"I will, my dear. My feelings for you well you must know, but this is not the time. Look here at this stain, and this, and this. The spectre cat has been up these stairs. Puss, puss, puss, puss! Not likely that it'll answer; it's got the cunning of a fox. That's Mr. Felix's room, if my eyes don't deceive me."
"Yes, it is."
"But it don't look the same door as the one I have been through; it ain't the first time I've been here, you know. Where's the keyhole? I'll take my oath there was a keyhole when I last saw the door."
"The key 'ole's 'id. That brass plate covers it; it's a patent spring, and he fixes it some'ow from the inside; he presses something, and it slides down; then he turns a screw, and makes it tight."
"Can anyone do it but him?"
"I don't think they can; it's 'is own idea, he ses."

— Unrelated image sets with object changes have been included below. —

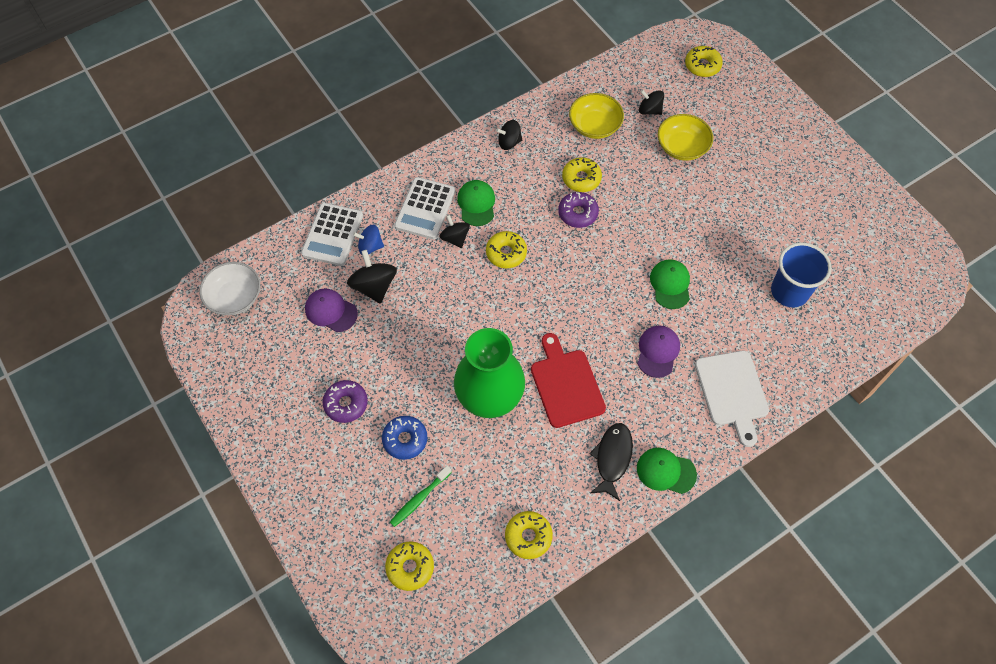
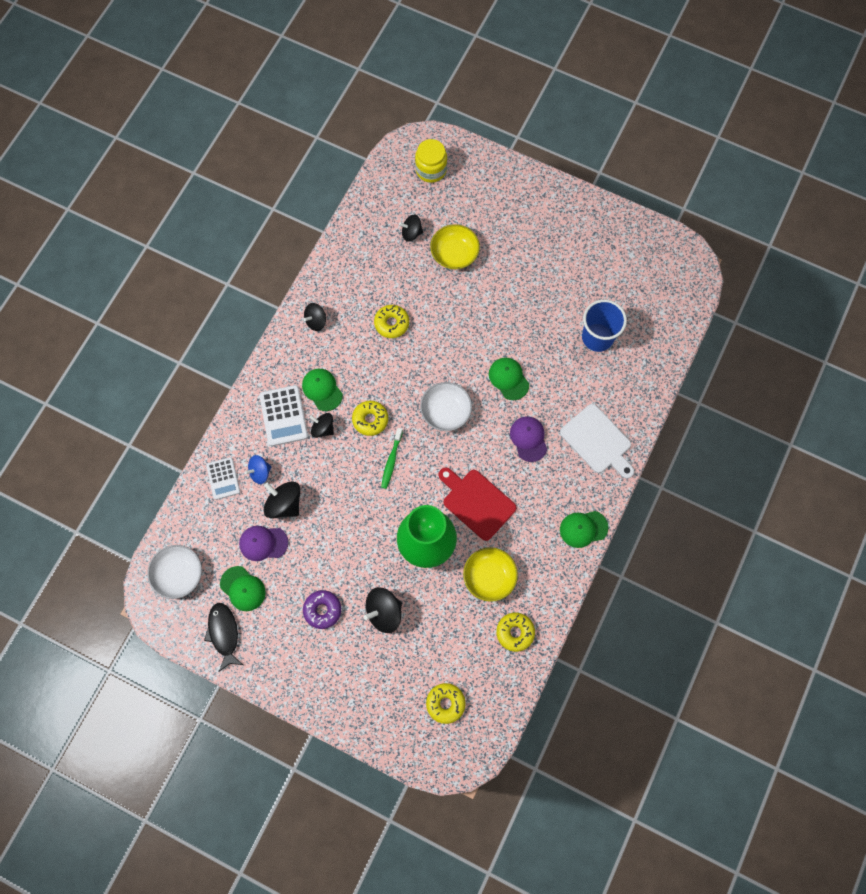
camera: 30 degrees left, 10 degrees up
white calculator [301,203,363,266] -> white calculator [206,457,240,500], size x0.66
blue donut [382,416,427,460] -> black spinning top [364,587,402,633]
green toothbrush [390,465,452,527] -> green toothbrush moved to [381,428,403,489]
purple donut [558,192,599,228] -> none
yellow bowl [569,93,624,139] -> yellow bowl moved to [463,547,518,602]
black fish [589,423,633,501] -> black fish moved to [204,603,243,671]
yellow donut [685,46,723,77] -> yellow jar [415,139,447,183]
none -> green cap [220,566,266,611]
none -> white bowl [420,382,472,431]

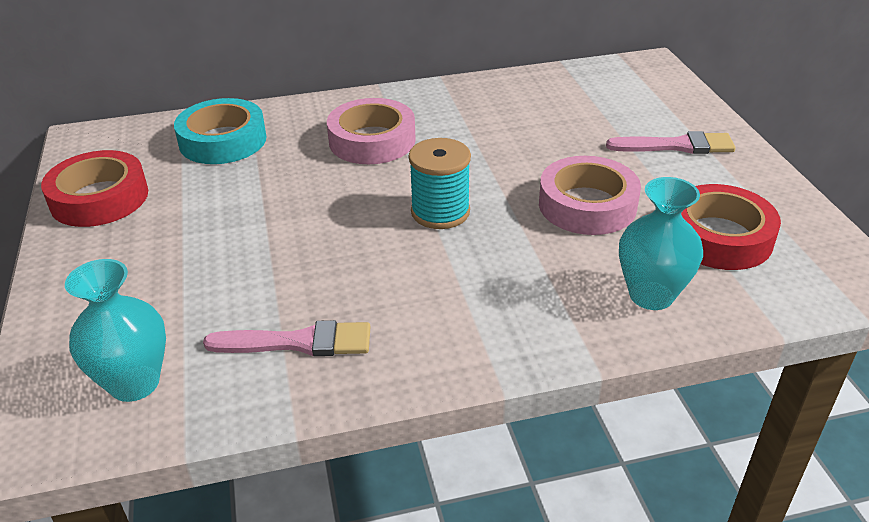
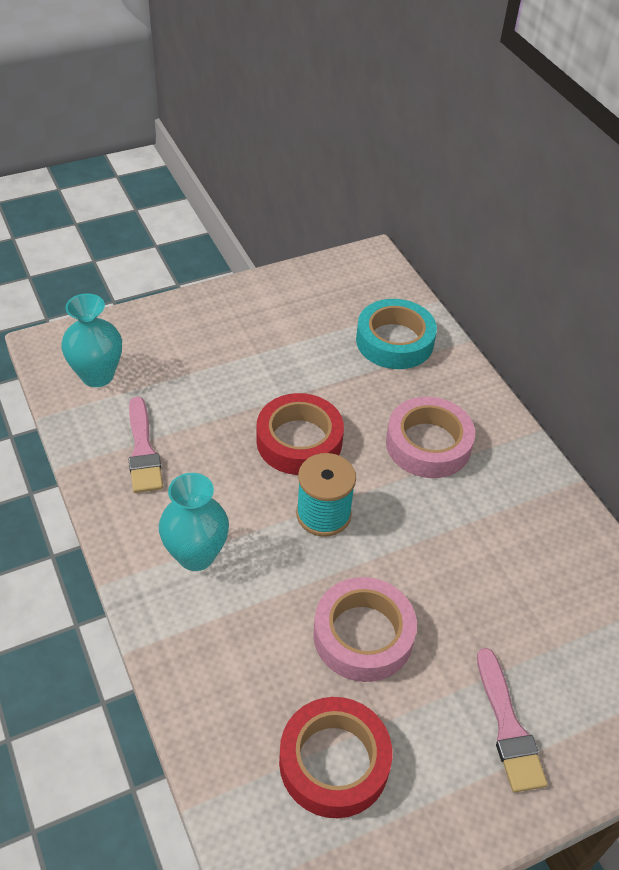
camera: 75 degrees right, 10 degrees up
red tape [41,150,148,227] -> red tape moved to [256,393,344,475]
turquoise vase [619,177,703,310] -> turquoise vase moved to [159,473,229,571]

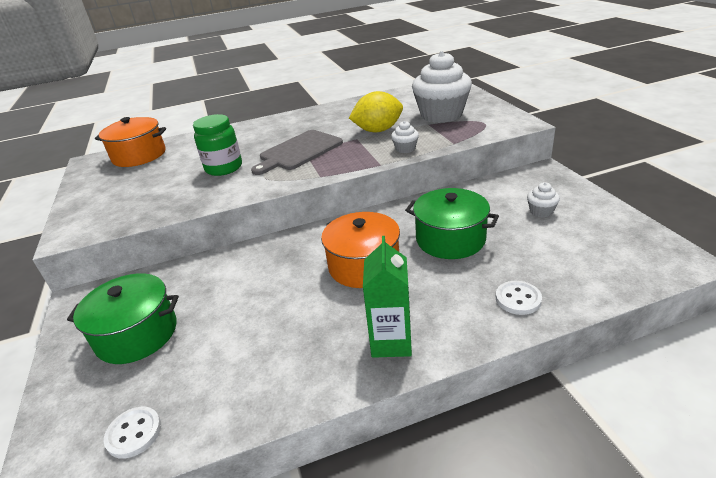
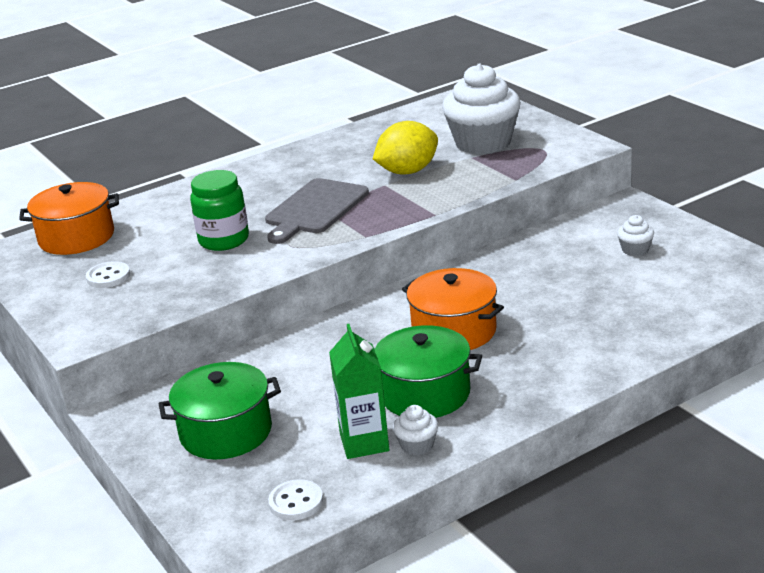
camera: 15 degrees left, 5 degrees down
green carton [363,236,412,358] -> green carton moved to [329,324,389,459]
white cupcake [391,121,419,153] -> white cupcake moved to [393,405,438,455]
green pot [405,188,499,259] -> green pot moved to [374,325,482,418]
white button [496,281,542,315] -> white button moved to [86,261,130,288]

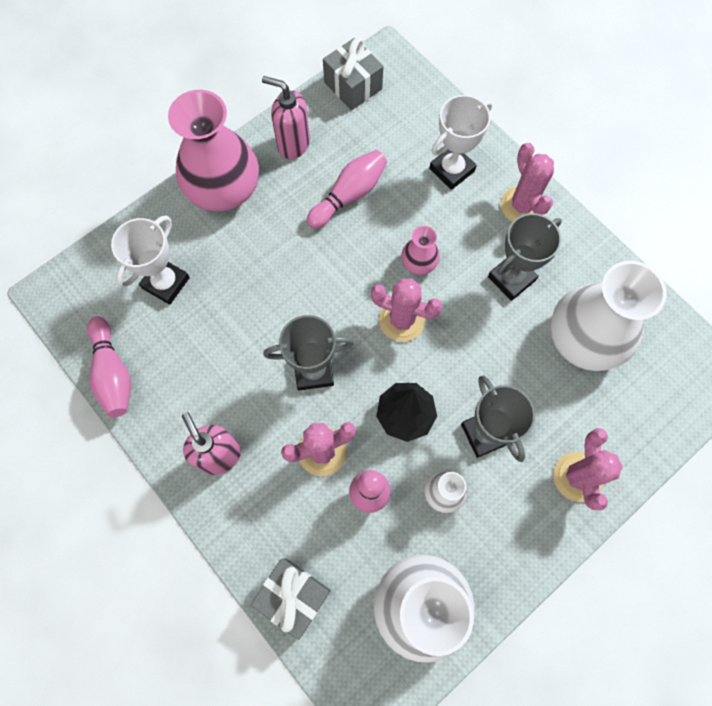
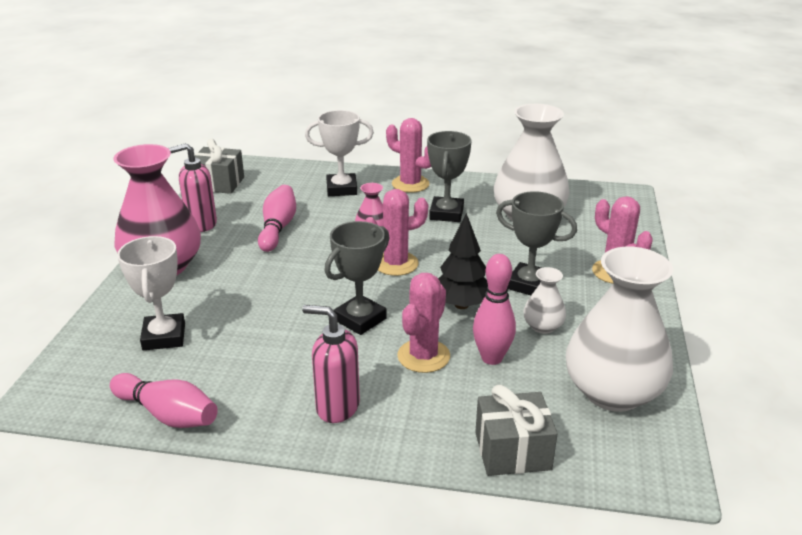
camera: 40 degrees left, 40 degrees down
white trophy [429,95,492,190] -> white trophy turned 75 degrees clockwise [305,110,374,196]

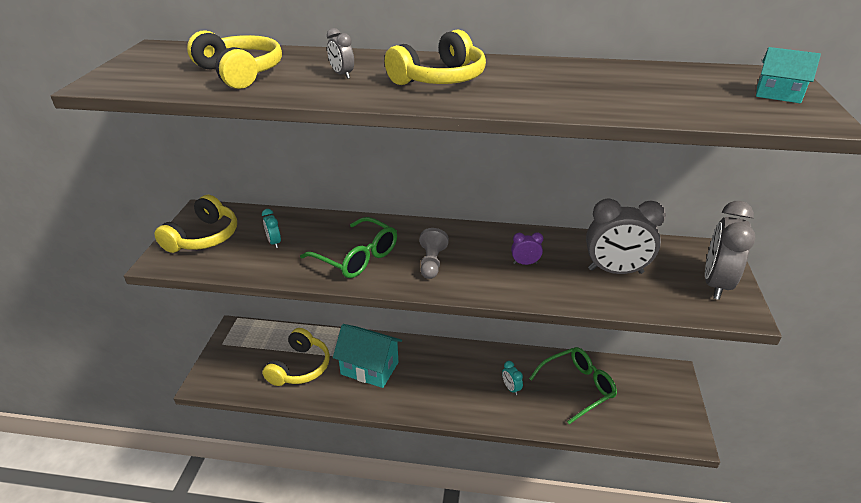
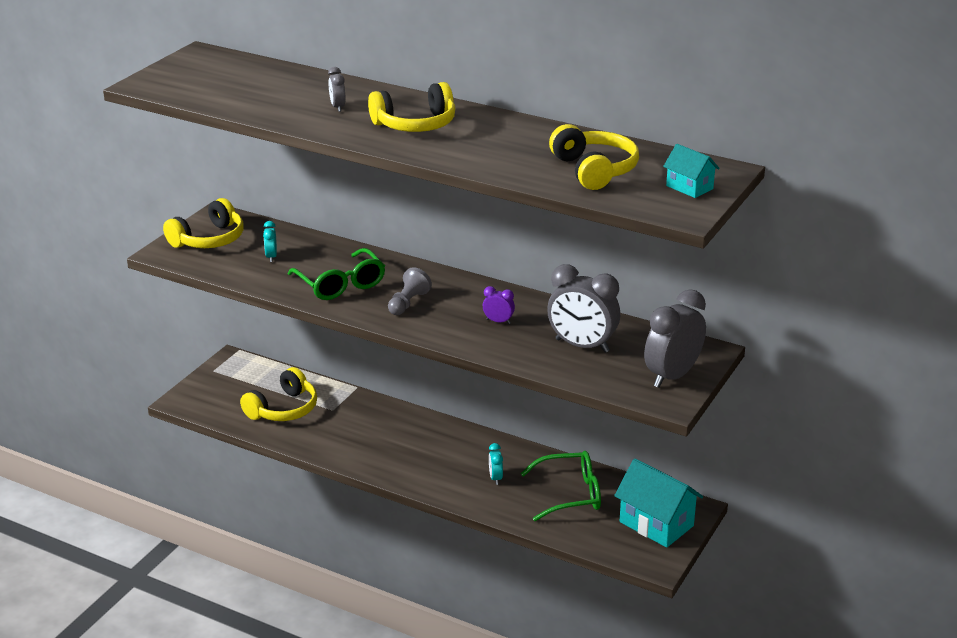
camera: 20 degrees right, 5 degrees down
yellow headphones [187,30,282,89] -> yellow headphones moved to [549,124,639,190]
turquoise house [333,324,402,388] -> turquoise house moved to [614,458,703,548]

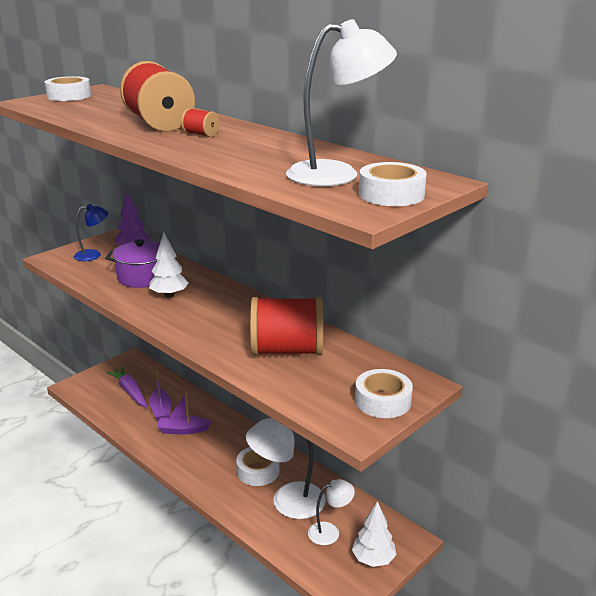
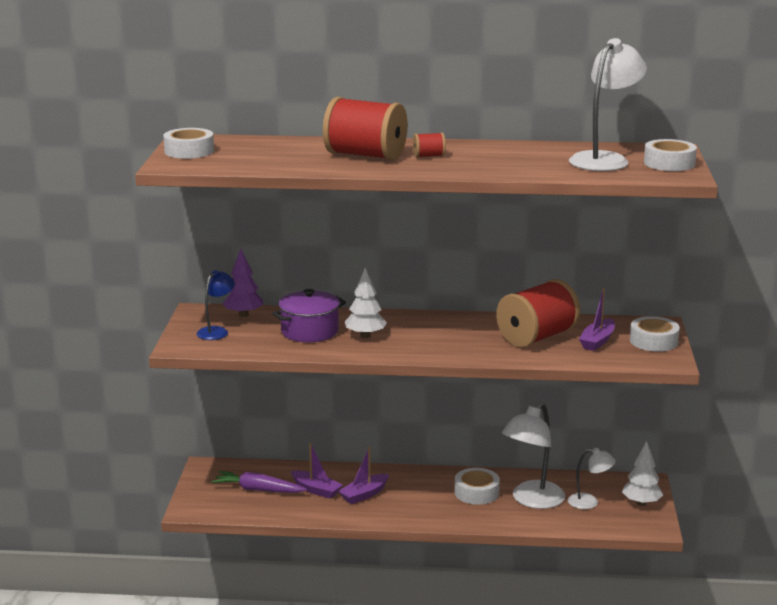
camera: 40 degrees left, 5 degrees down
white lamp [308,479,355,545] -> white lamp turned 75 degrees clockwise [568,448,616,509]
none -> purple boat [579,288,615,351]

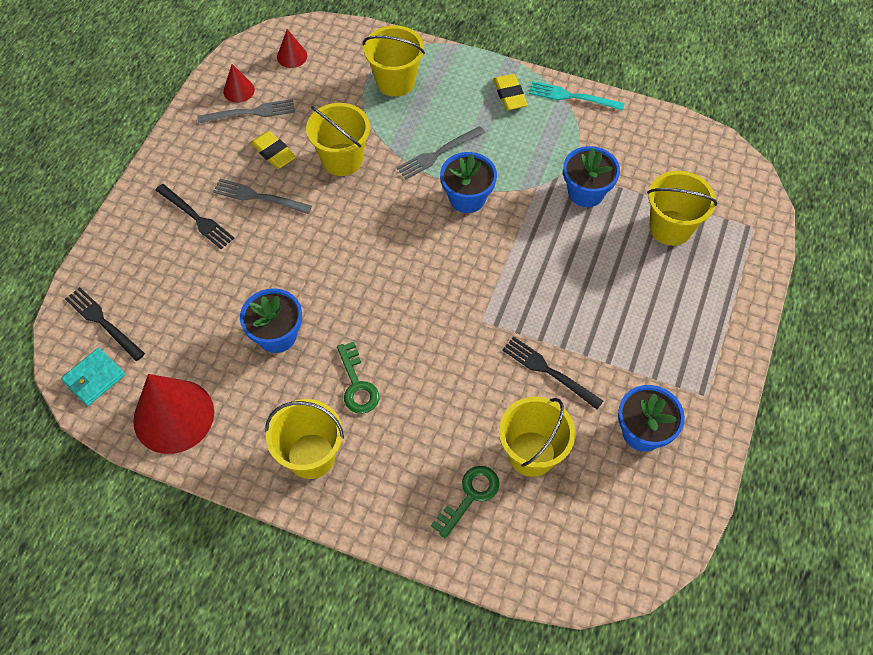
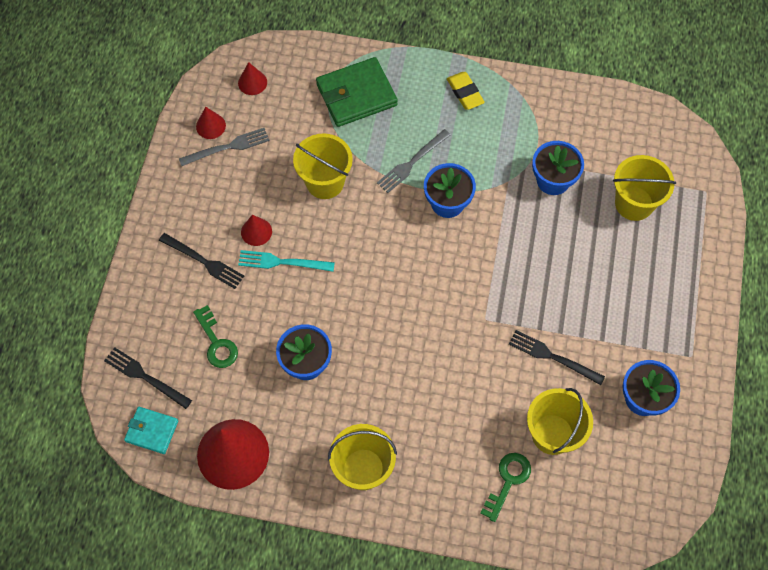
camera: 10 degrees left, 5 degrees up
turquoise wallet [61,348,125,406] -> turquoise wallet turned 75 degrees clockwise [124,407,178,454]
grey fork [213,179,312,214] -> red cone [241,215,272,246]
yellow eraser [250,131,296,169] -> none
green key [337,342,379,414] -> green key moved to [193,305,238,368]
yellow bucket [363,25,425,97] -> green wallet [316,57,398,127]
turquoise fork [529,81,625,111] -> turquoise fork moved to [238,250,335,272]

"See how we're getting on, Wigg. No one can work that brass plate but him; that shows he's at home." He knocked at the door, and called "Mr. Felix, Mr. Felix!"
"He'll give me notice to leave," said Mrs. Middlemore, "I'm sure he will. He's the last man in the world to be broke in upon like this."
"Leave it to me, my dear," said Constable Nightingale, "I'll make it all right with him. What did he say to me when I was on this beat? I told you, you remember, Wigg. 'Constable,' says he, 'you're on night duty here.' 'Yes, sir,' I answers. 'Very good,' says he, 'I live in this house, and I always make it a point to look after them as looks after me.' That was a straight tip, and I'm looking after him now. Mr. Felix, Mr. Felix!"
But though he called again and again, and rapped at the door twenty times, he received no answer from within the room.